Just last weekend I was at the Teachers College Reading and Writing Project Saturday Reunion conference at Columbia. I arrived with a freshly prepped notebook- a composition book covered in gesso and swirled in two colors with watercolors. I left with very few notes on the inside on my notebook, but both sides of the cover had become one big doodled design. On several occasions this past week, I found myself in conversations with other participants who attended the event and same keynotes. I surprised myself by how much I had recalled from the talks I had been listening to while doodling and how my colleagues agreed with key points I enthusiastically shared.
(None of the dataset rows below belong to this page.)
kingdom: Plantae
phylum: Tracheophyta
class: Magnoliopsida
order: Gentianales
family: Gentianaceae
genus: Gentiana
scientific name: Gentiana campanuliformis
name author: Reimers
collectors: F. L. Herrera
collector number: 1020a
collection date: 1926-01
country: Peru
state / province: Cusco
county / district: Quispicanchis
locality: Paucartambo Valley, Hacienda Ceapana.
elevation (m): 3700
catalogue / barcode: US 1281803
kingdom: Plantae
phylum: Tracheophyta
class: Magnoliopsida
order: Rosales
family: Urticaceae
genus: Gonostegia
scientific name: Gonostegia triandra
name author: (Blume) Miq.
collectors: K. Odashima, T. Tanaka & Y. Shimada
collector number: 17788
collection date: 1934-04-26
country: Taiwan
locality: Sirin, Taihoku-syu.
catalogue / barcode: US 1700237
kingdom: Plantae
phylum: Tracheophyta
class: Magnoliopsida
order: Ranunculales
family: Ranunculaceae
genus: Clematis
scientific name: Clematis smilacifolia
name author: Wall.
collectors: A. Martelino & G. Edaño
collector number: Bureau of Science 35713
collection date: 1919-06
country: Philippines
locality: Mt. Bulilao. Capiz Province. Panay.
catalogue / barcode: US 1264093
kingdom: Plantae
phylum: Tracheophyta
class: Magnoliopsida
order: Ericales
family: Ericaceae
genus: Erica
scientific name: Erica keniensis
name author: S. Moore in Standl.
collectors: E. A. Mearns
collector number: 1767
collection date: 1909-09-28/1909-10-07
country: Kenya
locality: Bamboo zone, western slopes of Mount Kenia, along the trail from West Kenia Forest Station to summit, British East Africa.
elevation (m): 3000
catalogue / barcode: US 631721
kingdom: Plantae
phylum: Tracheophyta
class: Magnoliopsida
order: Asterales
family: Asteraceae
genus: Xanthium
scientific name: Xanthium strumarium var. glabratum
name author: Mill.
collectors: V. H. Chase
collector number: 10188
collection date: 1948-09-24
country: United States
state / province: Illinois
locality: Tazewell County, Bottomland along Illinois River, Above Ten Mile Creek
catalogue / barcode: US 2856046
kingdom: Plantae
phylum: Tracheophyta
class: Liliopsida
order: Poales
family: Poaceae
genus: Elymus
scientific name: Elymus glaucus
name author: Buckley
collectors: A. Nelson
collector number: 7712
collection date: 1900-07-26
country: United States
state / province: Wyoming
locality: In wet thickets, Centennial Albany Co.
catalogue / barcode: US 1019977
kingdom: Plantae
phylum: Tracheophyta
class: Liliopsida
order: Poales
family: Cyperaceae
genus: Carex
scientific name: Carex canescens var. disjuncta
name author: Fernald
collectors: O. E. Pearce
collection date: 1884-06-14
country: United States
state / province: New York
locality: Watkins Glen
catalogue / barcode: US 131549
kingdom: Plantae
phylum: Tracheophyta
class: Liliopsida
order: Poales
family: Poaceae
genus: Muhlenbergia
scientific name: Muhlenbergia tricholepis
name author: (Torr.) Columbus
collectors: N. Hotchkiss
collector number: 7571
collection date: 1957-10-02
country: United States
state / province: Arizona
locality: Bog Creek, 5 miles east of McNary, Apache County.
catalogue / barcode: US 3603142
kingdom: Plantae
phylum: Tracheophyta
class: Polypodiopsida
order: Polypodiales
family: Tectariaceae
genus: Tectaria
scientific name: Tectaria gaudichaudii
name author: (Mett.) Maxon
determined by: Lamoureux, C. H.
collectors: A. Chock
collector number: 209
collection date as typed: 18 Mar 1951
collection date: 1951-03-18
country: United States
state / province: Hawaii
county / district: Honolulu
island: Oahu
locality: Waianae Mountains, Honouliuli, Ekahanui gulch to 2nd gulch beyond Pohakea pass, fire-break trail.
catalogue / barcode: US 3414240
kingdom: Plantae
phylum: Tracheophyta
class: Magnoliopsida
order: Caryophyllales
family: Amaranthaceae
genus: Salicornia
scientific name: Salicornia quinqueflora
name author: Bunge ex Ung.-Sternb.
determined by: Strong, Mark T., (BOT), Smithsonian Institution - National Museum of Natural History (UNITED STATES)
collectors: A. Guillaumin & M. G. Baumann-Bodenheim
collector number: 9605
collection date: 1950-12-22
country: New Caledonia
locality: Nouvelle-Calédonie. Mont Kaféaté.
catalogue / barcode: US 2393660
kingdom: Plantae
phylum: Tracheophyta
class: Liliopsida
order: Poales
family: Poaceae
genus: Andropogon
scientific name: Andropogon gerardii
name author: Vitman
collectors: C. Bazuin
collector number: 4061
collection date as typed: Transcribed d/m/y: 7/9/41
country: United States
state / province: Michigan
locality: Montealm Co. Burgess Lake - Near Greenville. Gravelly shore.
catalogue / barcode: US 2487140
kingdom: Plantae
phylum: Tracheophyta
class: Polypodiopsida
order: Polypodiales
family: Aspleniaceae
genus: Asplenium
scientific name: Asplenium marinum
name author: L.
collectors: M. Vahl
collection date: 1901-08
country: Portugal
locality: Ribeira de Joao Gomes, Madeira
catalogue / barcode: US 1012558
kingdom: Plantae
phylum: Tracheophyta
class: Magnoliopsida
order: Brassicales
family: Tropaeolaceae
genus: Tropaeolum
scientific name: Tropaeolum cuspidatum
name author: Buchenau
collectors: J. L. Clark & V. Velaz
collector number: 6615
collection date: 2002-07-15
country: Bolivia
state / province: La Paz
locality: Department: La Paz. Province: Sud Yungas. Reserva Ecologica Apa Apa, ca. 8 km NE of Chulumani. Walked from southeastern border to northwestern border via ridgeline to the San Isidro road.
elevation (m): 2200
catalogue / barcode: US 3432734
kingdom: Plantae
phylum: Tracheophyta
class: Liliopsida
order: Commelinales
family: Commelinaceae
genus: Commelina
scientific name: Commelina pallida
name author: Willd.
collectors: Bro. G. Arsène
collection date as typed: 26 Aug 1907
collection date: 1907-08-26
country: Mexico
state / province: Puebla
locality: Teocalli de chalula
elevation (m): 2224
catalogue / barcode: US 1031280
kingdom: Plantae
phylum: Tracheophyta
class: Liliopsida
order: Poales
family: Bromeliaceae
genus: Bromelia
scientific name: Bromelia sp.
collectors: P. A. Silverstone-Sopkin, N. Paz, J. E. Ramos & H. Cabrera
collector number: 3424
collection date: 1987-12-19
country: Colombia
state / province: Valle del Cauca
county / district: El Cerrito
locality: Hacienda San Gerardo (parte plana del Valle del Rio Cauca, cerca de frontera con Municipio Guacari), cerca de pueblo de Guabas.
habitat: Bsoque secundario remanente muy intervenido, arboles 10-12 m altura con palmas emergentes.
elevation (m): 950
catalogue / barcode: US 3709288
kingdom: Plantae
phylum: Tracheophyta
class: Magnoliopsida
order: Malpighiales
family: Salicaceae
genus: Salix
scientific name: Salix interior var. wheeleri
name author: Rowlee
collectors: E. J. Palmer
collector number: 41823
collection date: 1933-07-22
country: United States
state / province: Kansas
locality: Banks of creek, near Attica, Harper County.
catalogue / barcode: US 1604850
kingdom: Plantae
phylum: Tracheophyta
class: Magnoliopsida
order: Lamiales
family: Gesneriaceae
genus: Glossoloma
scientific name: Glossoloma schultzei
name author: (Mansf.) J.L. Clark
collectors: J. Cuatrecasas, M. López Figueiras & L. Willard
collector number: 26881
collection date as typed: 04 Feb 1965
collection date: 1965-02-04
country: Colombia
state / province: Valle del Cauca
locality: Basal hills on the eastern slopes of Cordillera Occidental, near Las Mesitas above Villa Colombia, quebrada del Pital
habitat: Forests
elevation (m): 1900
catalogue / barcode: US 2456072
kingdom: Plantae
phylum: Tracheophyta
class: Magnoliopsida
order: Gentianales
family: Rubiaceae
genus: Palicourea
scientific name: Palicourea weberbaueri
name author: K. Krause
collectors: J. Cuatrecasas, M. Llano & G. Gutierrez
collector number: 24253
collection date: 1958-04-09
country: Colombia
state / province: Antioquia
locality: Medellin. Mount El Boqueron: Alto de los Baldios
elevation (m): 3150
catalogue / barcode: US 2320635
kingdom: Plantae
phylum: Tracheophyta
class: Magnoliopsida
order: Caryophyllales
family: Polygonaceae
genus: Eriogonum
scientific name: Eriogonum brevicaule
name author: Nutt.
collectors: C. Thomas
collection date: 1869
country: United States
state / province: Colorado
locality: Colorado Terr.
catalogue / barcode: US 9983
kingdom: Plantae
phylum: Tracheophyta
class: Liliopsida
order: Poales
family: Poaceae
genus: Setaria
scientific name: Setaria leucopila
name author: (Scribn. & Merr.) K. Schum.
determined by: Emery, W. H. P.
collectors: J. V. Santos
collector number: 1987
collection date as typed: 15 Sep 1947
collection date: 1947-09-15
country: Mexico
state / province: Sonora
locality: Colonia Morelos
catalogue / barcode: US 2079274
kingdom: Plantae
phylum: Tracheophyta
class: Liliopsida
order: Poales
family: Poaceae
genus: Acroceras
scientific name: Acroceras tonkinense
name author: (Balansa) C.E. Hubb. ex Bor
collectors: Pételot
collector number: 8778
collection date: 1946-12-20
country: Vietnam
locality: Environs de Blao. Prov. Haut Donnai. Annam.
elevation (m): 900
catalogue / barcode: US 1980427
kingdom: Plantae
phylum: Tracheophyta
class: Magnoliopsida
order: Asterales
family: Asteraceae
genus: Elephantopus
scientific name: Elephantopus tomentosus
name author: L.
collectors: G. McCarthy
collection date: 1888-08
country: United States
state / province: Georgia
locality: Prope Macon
Maybe there is something to all the buzz and research about doodling and how it improves memory 29% as well as helps us concentrate. NPR and Time have published articles which indicate improved recall and memory when the brain in actively engaged in activities such as doodling. If you haven’t had a chance, do watch the Doodling in Math videos which take doodling to a whole new level! I’m particularly fond of the Spirals, Fibonacci and Being a Plant series.
In just the past few months I’ve witnessed more than once a teacher tell a student to “Stop doodling and pay attention!” What I also noticed, which the teacher did not, was how the same students gazed off into space and totally lost focus and no longer participated in the discussion after that point. Scary. How often I wondered, did I do things in my classroom that had the total opposite reaction of what I was striving to achieve?
A lot of my thinking about the best way to teach students began at a Math Their Way instructor training conference back in the early nineties when we started to explore learning styles and the new field of brain research. We were privileged to have among our speakers Pat Wolfe and Dr. Anthony Gregorc. Pat Wolfe was humorous and informative as she translated the latest brain research into classroom practice and should be a must in every teacher’s education. I know it transformed my teaching. The Gregorc Style Delineator was fun and a real eye opener and not surprisingly one of my colleagues with very similar teaching style to mine, both ended up with results and a graph almost identical. My staff at school was for the most part quite the opposite or somewhere in the middle.
Once you understand a little about how the brain works and it impacts learning, the change that can transform and the impact in the classroom is amazing. If you can’t see Pat in person, read her book, Brain Matters: Translating the Research to Classroom Practice or The Brain Compatible Classroom: A Teachers Guide.
Now I sit here thinking about how to get more educators to invest in the latest brain research and its practical applications in their day-to-day teaching. Maybe the answer to doing well on the test is as simple as learning how to teach so our students can learn. Could it possibly start with a doodle?
If you want to improve your doodling and hopefully your memory, google: Zentangles.